Dalam sistem kapitalisme, bukan hal yang mengherankan jika penguasa tidak bergerak cepat dalam menyelesaikan kesulitan warganya. Sebab, sistem kapitalisme menjadikan negara tidak memiliki kedaulatan penuh dalam mengurus urusan umat. Kedaulatan negara tergadaikan karena adanya prinsip kebebasan kepemilikan dalam sistem kapitalisme. Kebebasan ini memungkinkan para kapitalis memiliki kekayaan hingga kekuasaan yang melebihi negara.
Kondisi ini menunjukkan bahwa kapitalisme dapat menggerogoti kedaulatan negara dan menyebabkan negara tidak dapat bertindak secara independen dalam mengurus urusan umat. Negara hanya menjadi alat bagi para kapitalis untuk mencapai kepentingan mereka.
Akibatnya, negara tidak memiliki kuasa untuk menindak para kapitalis yang perbuatannya menyengsarakan rakyat. Negara hanya menjadi regulator yang bergerak sesuai dengan arahan para kapitalis, bahkan menjadi penjaga kepentingan mereka. Keberadaan negara kapitalisme membuat kepemimpinan penguasa hari ini cenderung populis otoritarian. Sikap mereka jauh dari kata ramah kepada rakyat. Rakyat yang jelas-jelas mengalami penderitaan tidak mendapatkan perhatian serius dari penguasa, yang justru lebih sibuk melakukan pencitraan di muka umum.
Islam memiliki serangkaian aturan dan mekanisme dalam pengelolaan laut. Dalam sistem ekonomi Islam dijelaskan bahwa laut termasuk dalam kategori barang milik umum. Hukum pengelolaan laut tidak boleh diberikan kepada individu, baik untuk membangun pagar atau batas. Laut juga tidak boleh dikuasai oleh negara untuk diprivatisasi atau dinasionalisasi.
Negara yang menerapkan sistem Islam, yaitu negara Khilafah, merupakan negara yang memiliki kedaulatan penuh dalam mengurus negara dan menyejahterakan rakyatnya. Kedaulatan penuh ini membuat negara tidak akan tunduk di bawah korporasi atau intervensi negara mana pun.

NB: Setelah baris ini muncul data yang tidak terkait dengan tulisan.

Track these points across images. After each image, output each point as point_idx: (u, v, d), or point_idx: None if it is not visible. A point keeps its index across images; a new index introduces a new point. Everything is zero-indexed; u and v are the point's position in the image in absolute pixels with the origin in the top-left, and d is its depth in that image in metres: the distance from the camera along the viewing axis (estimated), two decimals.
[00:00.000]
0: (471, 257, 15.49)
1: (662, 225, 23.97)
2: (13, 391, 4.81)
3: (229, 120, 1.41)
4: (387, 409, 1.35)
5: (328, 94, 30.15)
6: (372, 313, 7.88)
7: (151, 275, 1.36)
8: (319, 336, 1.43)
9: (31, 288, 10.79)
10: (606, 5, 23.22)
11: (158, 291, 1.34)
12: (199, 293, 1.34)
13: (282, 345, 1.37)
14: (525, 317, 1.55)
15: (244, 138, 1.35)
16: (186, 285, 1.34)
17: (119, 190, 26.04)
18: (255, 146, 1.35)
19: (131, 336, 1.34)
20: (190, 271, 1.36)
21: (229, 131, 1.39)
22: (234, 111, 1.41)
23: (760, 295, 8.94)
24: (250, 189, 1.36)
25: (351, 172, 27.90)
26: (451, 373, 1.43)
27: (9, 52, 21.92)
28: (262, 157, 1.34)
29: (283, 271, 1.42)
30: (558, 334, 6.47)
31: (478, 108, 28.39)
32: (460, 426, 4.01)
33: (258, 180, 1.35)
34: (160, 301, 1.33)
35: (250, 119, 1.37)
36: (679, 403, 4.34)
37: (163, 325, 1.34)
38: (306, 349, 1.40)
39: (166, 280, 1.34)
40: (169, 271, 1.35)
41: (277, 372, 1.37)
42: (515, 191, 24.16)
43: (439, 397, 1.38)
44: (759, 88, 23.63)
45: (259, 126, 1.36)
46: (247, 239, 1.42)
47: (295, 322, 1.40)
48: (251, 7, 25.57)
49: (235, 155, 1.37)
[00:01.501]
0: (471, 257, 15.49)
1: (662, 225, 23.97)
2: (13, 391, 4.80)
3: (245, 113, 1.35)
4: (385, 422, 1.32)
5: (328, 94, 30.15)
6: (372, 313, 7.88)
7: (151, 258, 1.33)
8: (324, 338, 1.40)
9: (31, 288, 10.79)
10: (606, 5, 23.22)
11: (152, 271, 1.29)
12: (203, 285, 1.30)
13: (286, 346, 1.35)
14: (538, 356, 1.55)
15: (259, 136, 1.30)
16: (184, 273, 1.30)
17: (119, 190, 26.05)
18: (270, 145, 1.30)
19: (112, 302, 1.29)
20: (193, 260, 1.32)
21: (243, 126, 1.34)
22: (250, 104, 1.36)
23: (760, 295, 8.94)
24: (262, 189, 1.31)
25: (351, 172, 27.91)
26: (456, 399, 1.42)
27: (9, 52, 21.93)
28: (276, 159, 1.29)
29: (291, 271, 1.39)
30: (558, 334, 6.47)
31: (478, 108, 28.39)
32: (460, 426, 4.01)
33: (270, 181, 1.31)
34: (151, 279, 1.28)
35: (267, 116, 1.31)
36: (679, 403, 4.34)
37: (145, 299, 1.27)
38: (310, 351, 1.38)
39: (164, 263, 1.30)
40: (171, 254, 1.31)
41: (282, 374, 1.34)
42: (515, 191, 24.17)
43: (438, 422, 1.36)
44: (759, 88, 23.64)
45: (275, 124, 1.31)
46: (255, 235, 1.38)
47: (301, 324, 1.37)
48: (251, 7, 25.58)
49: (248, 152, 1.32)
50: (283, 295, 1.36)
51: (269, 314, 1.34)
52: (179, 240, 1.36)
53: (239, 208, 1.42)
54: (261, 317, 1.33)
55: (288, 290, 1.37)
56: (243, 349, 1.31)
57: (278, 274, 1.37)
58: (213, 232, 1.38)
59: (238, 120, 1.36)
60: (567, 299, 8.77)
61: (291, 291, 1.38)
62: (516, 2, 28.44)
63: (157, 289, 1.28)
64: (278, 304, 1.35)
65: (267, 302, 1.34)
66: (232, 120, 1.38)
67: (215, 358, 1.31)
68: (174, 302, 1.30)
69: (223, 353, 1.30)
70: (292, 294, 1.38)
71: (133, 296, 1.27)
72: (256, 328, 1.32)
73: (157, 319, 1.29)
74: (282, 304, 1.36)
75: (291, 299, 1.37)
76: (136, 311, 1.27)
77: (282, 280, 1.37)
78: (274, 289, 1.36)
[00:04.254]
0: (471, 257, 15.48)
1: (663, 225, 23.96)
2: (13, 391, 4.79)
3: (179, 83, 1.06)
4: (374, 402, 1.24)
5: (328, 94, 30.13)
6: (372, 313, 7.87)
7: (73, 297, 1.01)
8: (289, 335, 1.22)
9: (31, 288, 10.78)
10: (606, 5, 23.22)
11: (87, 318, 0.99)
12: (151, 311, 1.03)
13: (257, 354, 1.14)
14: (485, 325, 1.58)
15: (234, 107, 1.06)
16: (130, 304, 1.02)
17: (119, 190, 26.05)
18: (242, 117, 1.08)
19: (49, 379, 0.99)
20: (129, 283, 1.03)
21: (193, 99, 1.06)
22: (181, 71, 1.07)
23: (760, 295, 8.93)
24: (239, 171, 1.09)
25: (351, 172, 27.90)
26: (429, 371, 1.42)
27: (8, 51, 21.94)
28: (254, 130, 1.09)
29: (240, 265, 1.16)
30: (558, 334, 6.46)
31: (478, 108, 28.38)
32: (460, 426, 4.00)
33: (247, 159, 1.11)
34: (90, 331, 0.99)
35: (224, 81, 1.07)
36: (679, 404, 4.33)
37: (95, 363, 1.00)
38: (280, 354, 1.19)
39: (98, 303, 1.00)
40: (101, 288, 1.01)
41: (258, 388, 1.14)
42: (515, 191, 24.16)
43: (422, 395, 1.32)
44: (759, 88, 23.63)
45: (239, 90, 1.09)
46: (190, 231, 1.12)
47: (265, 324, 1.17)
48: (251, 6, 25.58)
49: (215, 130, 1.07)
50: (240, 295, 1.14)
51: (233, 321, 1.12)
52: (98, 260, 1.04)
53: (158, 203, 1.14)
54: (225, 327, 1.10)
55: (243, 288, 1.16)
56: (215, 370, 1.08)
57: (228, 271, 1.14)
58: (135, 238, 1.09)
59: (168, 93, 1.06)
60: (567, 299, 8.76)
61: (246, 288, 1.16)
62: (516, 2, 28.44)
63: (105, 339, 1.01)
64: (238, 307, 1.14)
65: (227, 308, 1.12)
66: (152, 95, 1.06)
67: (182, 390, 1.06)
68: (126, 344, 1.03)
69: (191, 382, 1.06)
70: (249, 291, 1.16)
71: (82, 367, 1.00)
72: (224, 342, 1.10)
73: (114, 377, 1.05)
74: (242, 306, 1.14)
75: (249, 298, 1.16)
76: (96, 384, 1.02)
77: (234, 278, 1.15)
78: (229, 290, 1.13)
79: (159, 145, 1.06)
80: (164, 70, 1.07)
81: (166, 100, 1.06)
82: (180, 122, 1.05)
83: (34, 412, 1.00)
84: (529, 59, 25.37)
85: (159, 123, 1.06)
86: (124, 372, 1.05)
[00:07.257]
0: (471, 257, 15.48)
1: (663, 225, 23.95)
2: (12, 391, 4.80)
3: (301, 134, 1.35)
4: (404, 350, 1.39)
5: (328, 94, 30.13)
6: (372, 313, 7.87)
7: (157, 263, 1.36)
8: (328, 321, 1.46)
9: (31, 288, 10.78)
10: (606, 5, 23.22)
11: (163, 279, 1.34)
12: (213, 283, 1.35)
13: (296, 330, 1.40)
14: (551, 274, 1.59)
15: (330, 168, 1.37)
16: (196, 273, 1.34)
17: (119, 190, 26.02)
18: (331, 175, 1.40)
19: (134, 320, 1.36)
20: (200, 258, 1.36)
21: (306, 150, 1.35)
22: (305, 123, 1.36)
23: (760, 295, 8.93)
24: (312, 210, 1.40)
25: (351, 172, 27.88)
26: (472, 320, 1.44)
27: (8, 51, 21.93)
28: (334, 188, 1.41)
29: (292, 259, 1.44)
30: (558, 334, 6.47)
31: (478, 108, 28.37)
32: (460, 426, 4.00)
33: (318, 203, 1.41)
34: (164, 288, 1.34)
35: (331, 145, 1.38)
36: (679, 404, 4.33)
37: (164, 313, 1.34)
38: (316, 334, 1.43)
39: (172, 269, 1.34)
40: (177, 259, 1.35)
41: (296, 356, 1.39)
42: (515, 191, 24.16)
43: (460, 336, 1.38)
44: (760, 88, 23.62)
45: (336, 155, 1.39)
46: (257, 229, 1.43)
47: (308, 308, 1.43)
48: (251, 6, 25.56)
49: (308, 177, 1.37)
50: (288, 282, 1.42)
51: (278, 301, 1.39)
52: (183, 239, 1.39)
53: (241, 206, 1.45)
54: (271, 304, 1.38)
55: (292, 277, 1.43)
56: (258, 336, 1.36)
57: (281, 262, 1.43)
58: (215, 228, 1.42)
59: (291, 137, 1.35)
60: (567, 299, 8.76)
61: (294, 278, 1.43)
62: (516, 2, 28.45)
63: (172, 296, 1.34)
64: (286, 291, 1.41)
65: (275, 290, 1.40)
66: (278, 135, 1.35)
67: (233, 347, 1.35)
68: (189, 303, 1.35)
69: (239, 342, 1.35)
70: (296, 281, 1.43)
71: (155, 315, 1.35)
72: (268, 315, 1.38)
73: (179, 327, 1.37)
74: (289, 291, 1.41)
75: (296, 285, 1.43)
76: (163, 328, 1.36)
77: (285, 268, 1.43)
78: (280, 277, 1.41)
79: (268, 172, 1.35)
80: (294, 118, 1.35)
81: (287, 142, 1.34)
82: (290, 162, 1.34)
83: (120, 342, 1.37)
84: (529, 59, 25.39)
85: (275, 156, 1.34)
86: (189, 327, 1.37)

Laut termasuk milik umum karena secara karakteristiknya tidak mungkin dimiliki oleh individu. Dalilnya adalah ketika Rasulullah SAW ditanya oleh para sahabatnya:
Wahai Rasulullah, bolehkah kami membangun rumah untuk tempat berteduh bagimu di Mina?" Maka Rasulullah SAW menjawab, "Tidak boleh," kata Rasulullah. "Mina itu adalah tempat bagi orang yang datang terlebih dahulu." (HR. Imam Abu Dawud).
Oleh karena itu, polemik pagar laut bertentangan dengan pengaturan laut menurut perspektif Islam.
Pemanfaatannya dilarang secara berlebihan sehingga merusak lingkungan. Pengelolaannya juga harus transparan dan akuntabel tanpa korupsi sehingga jika ada pelanggaran dlm pengelolaannya maka akan dikenai sanksi yang sesuai baik di dunia maupun di akhirat, karena pelanggaran yang dilakukan disini tergolong sebagai maksiat yang harus dikenai sanksi dan juga dipertanggungjawabkan dihadapan Allah SWT.
Kedaulatan ini terjadi karena Allah dan Rasulullah menetapkan bahwa keberadaan sebuah negara wajib menjadi raa’in (pengurus) dan junnah (perisai) bagi rakyatnya. Dua peran ini membuat negara Khilafah kokoh berdiri tanpa intervensi dari pihak mana pun, sehingga bisa fokus membuat kebijakan yang akan memberikan kemaslahatan dan kesejahteraan bagi rakyatnya.
Maka, untuk menyelesaikan persoalan pagar laut, solusinya adalah dengan berpegang teguh kepada syariat Islam secara kaffah.